→ **YOUR OBJECTIVE**:
Search the records for "pinky". Copy every line where it appears.

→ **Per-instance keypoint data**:
[Start of section]

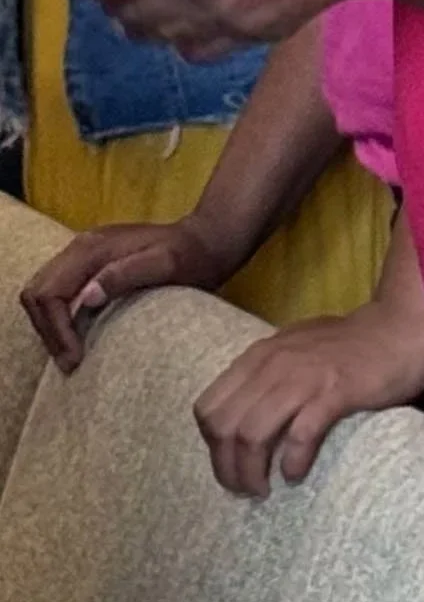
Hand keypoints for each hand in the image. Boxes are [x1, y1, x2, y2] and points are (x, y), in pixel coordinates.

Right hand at [20, 214, 235, 371]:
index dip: (56, 329)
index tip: (75, 357)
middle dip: (48, 330)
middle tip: (70, 361)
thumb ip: (127, 275)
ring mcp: (84, 254)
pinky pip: (58, 292)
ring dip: (50, 326)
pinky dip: (58, 317)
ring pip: (43, 292)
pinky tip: (77, 336)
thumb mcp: (166, 265)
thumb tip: (86, 297)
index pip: (50, 292)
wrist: (207, 240)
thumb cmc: (191, 256)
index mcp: (93, 248)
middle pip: (37, 292)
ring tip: (71, 355)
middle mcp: (82, 246)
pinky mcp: (91, 264)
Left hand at [193, 300, 423, 497]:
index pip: (208, 408)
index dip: (212, 445)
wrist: (402, 328)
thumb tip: (244, 415)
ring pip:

[End of section]

→ **OUTPUT BELOW**:
pinky pip: (58, 292)
pinky dip: (58, 317)
pinky tip: (77, 336)
pinky mcp: (91, 264)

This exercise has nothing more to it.